======== Passage provided ========

The only other comment I wish to make in response to the remarks of the hon. Member for Runnymede and Weybridge is about the reference to a load of guff. My recollection of that—it might be incorrect—is that I had been prompted by hearing his colleague, the right hon. Member for Suffolk, Coastal (Mr. Gummer), referring in the Chamber in an interesting way to his parliamentary and ministerial legacy of the 1990s as a load of guff.

I look forward, in the same spirit as the hon. Member for Kingston and Surbiton, to hearing the current Conservative party describing its legacy from the 1990s as a load of guff. That is our view of it. This Bill is designed to sweep away a lot of that guff, and I hope that we can make rapid progress with it.

Mr. Hammond: The guff that my right hon. Friend the Member for Suffolk, Coastal and I have referred to is the kind of stuff that comes out in reams from those neat little ring binders that Ministers tend to have.

======== Given information ========

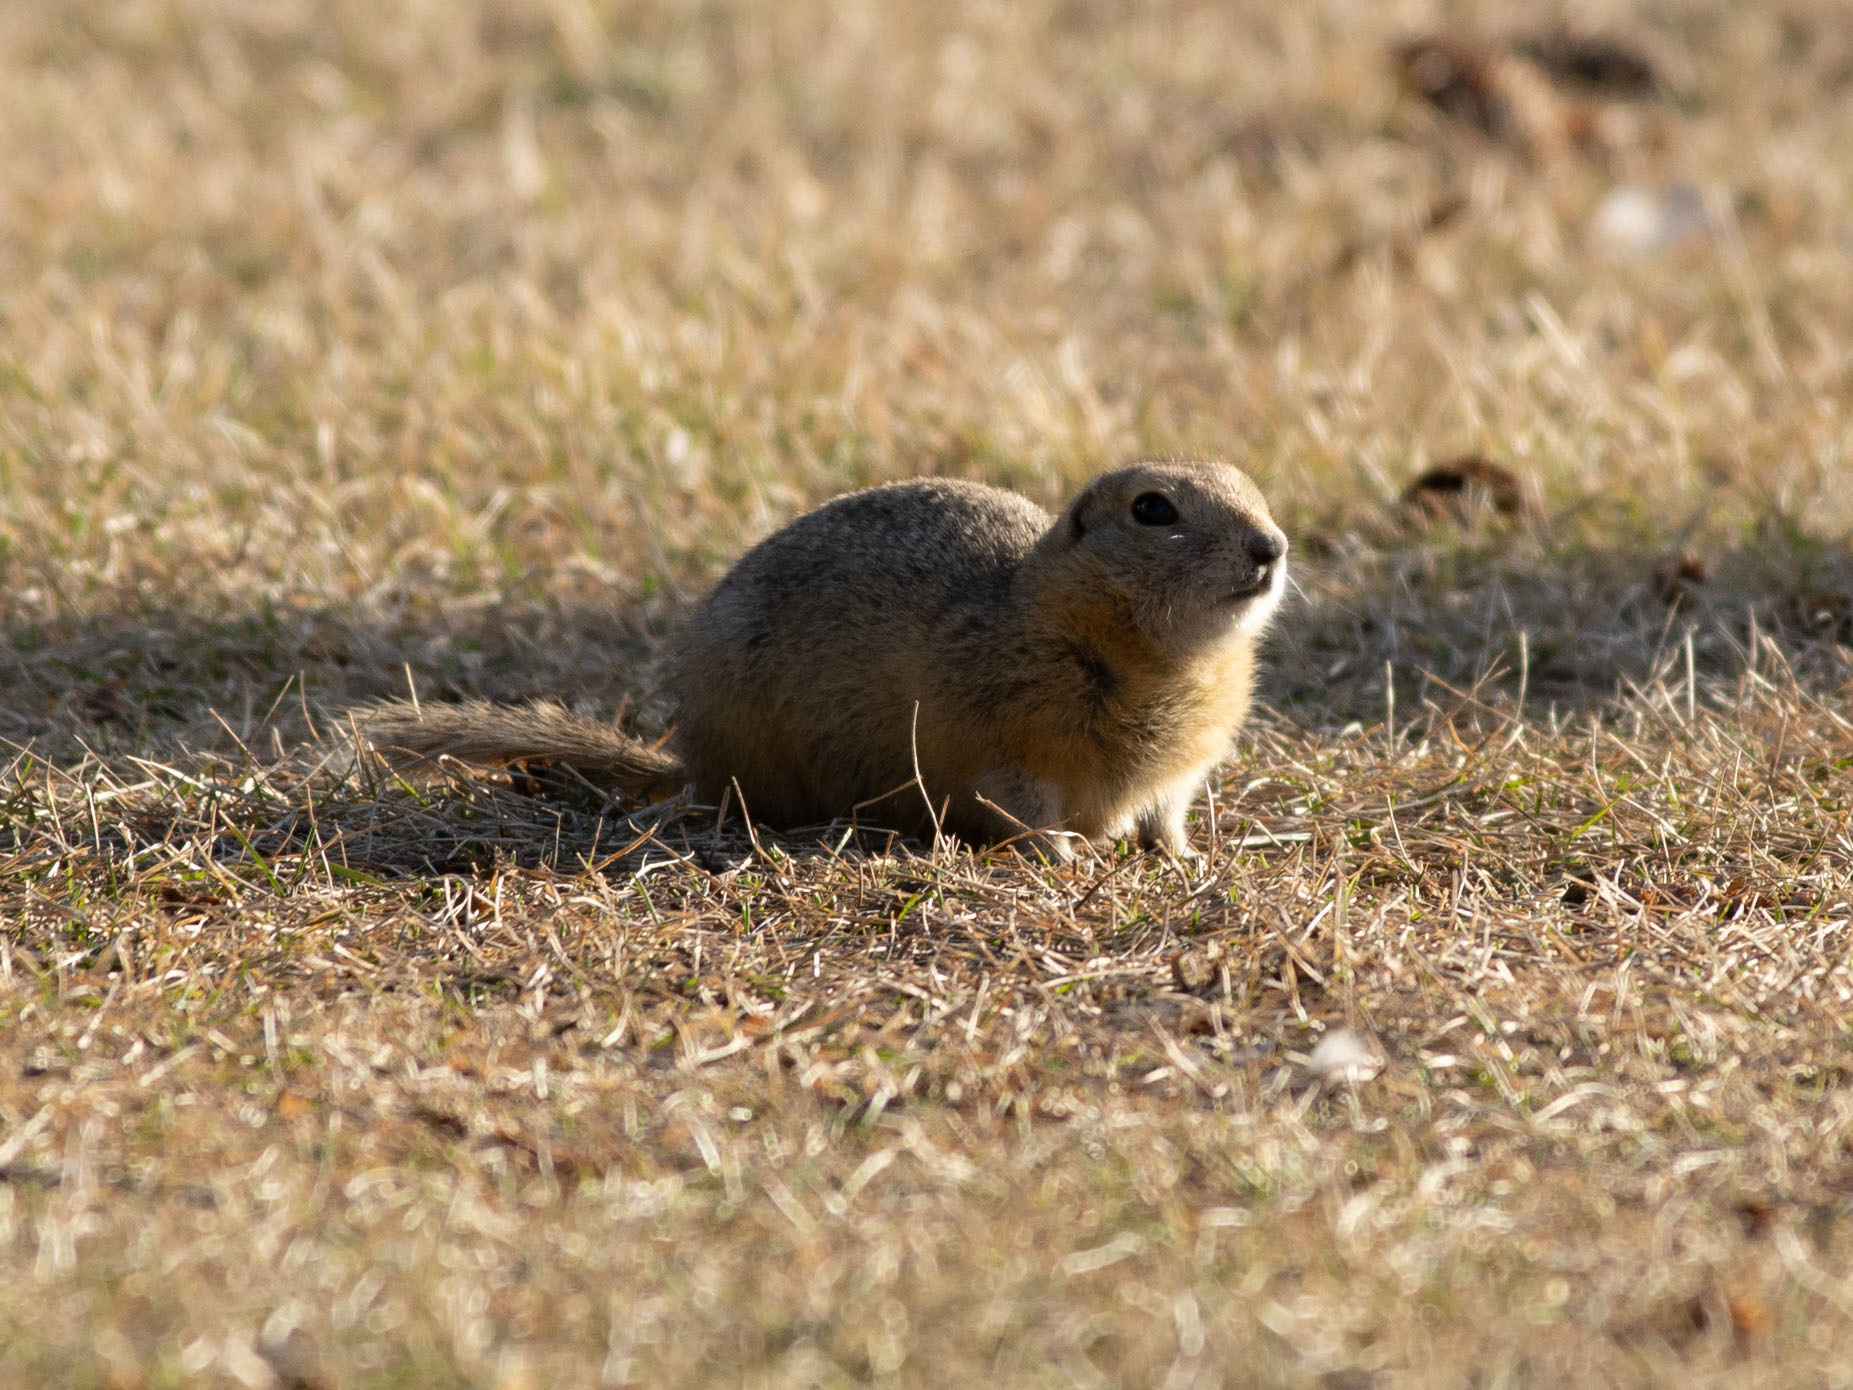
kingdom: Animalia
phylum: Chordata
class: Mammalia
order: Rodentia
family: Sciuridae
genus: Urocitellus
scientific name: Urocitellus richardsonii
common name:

========
======== Given information ========

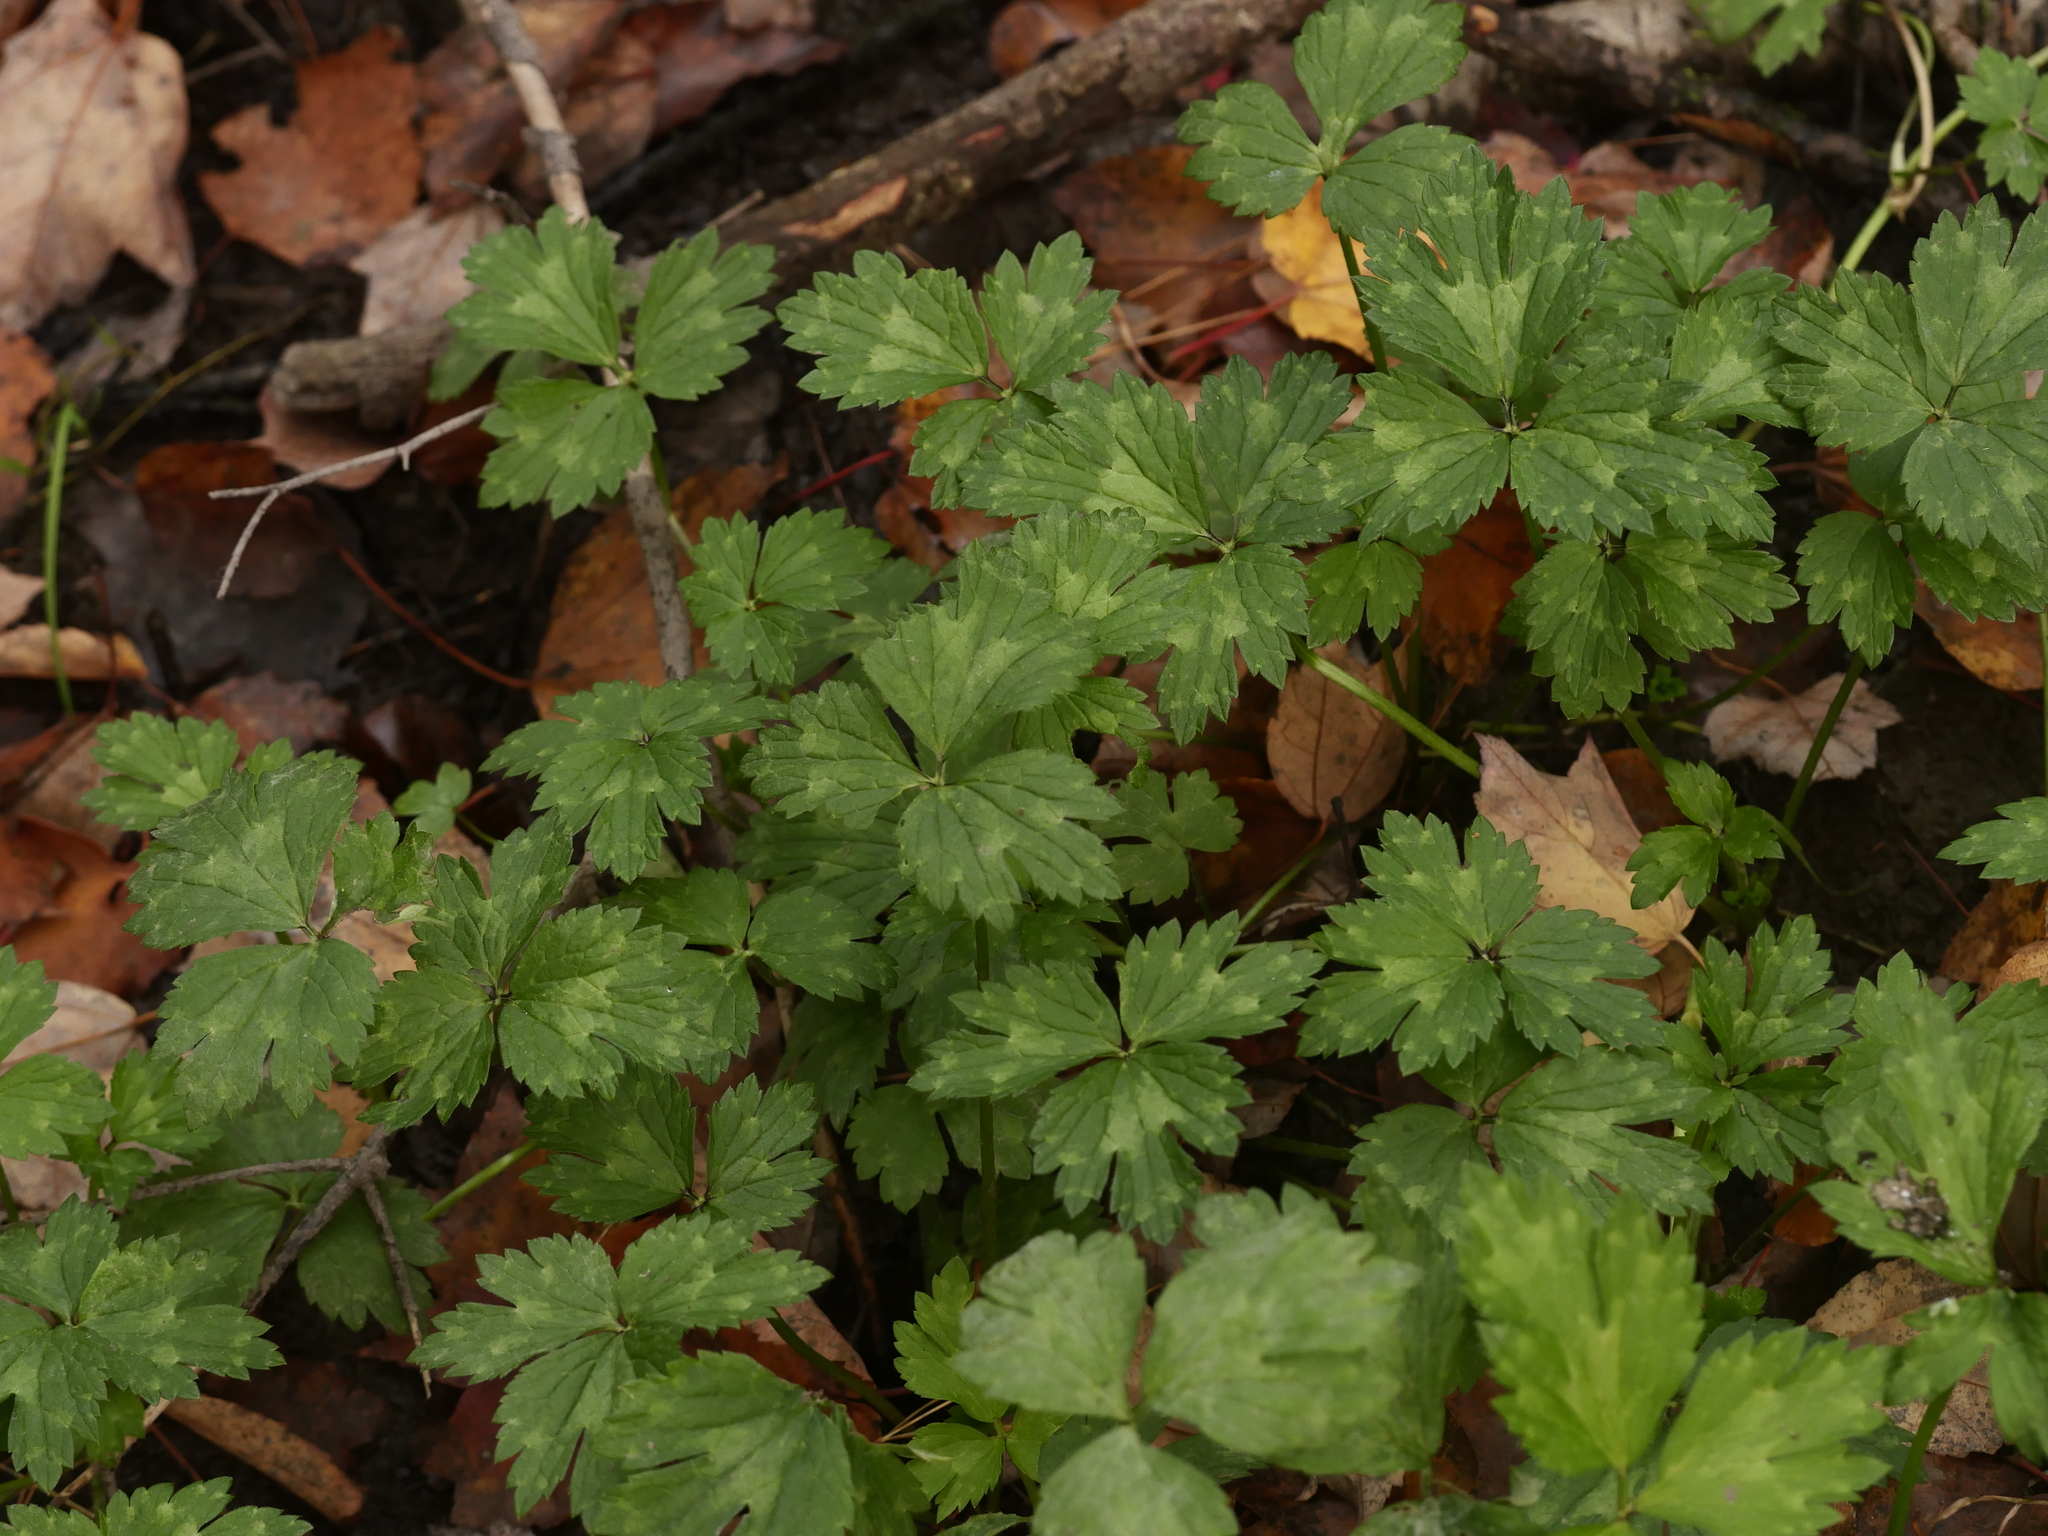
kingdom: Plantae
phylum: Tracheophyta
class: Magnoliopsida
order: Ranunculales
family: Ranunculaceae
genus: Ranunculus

========
======== Given information ========

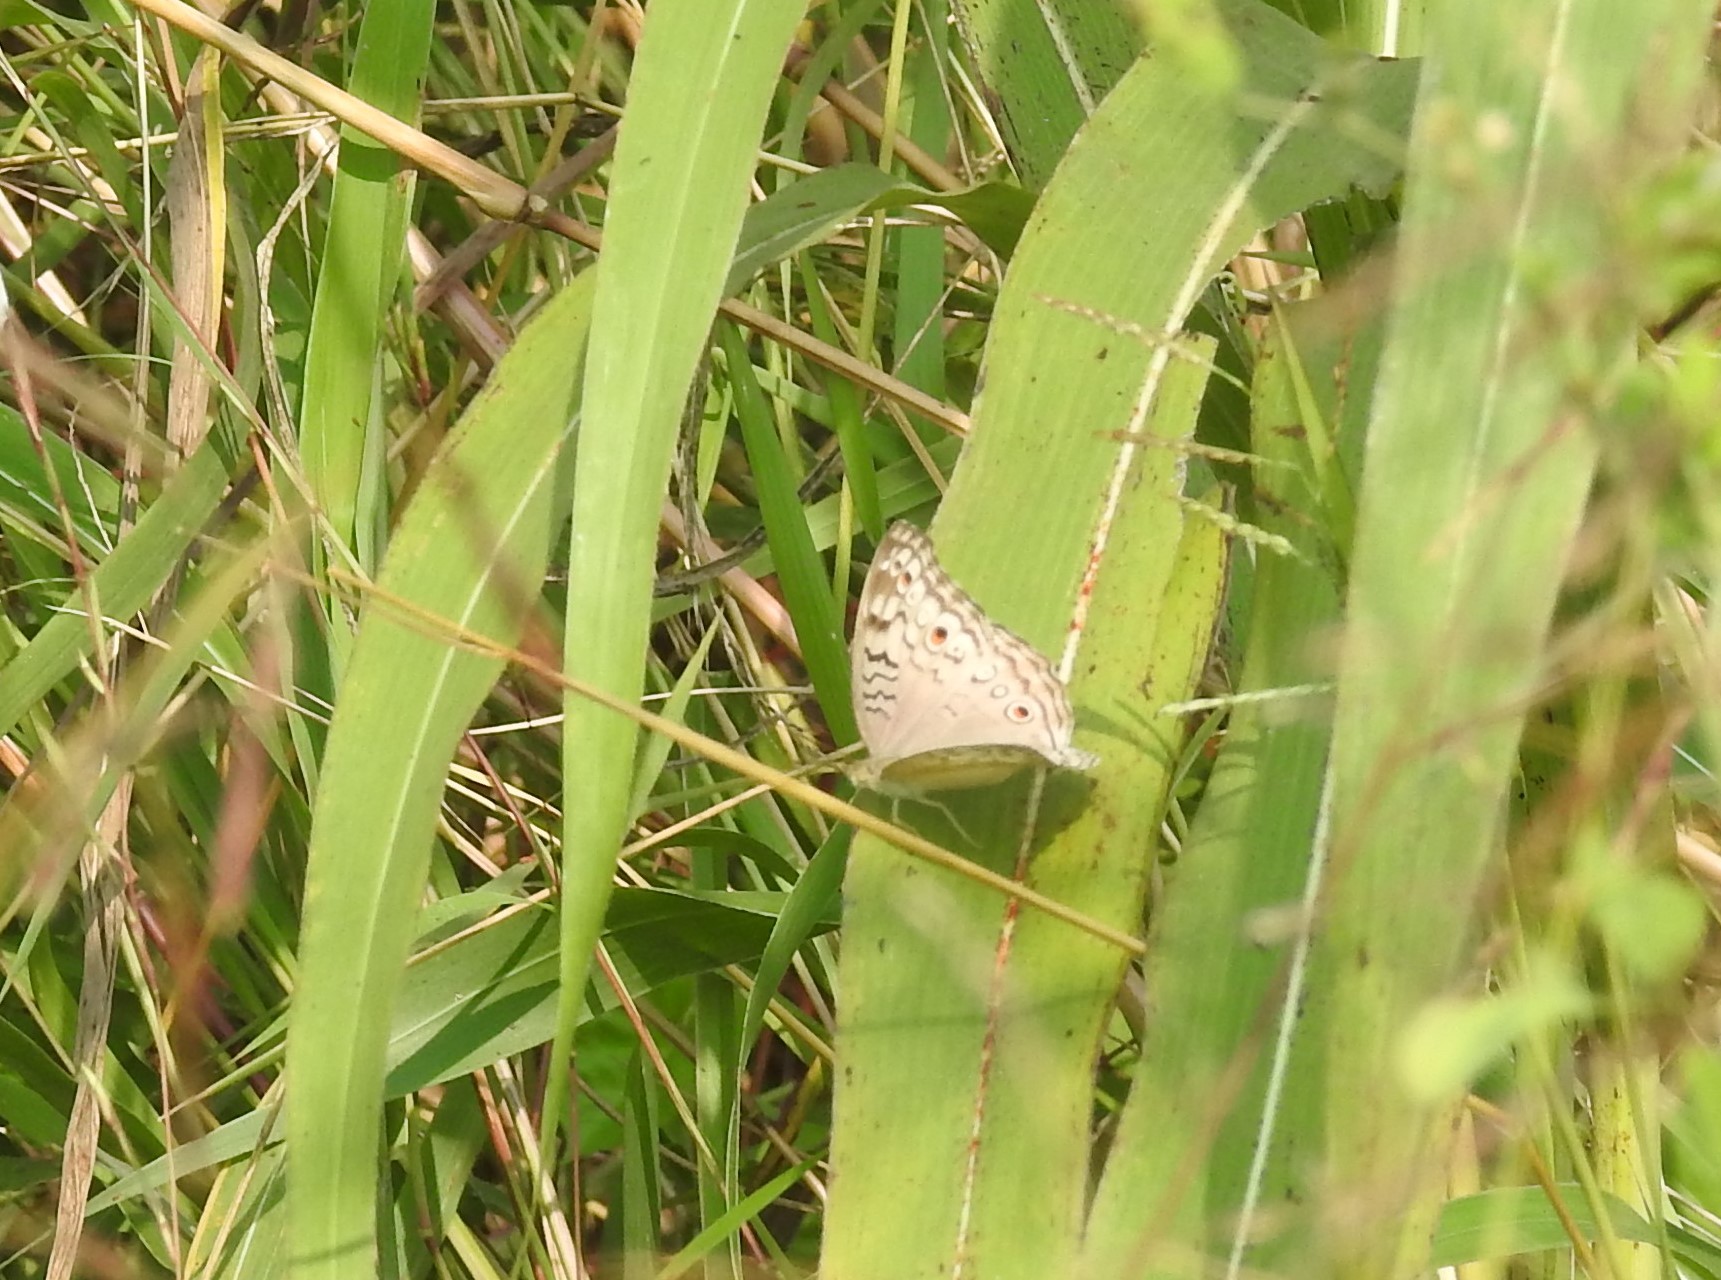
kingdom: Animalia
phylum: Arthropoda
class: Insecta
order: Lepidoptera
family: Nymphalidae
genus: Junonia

========

§ What to do:
1. Answer these questions from the debate passage:
(a) Which right hon. Member is said to have referred in the Chamber to his legacy of the 1990s as a load of guff?
(b) What does the speaker say the Bill is designed to sweep away?
(c) According to Mr. Hammond, what does the guff come out of in reams?
2. Write out the debate passage word for word, from "Mr. Hammond: The" up to and including "tend to have.".
The records were taken from a different source than the debate passage.

§ Solved tasks:
1.
(a) The right hon. Member for Suffolk, Coastal (Mr. Gummer).
(b) A lot of that guff.
(c) Those neat little ring binders that Ministers tend to have.

2.
Mr. Hammond: The guff that my right hon. Friend the Member for Suffolk, Coastal and I have referred to is the kind of stuff that comes out in reams from those neat little ring binders that Ministers tend to have.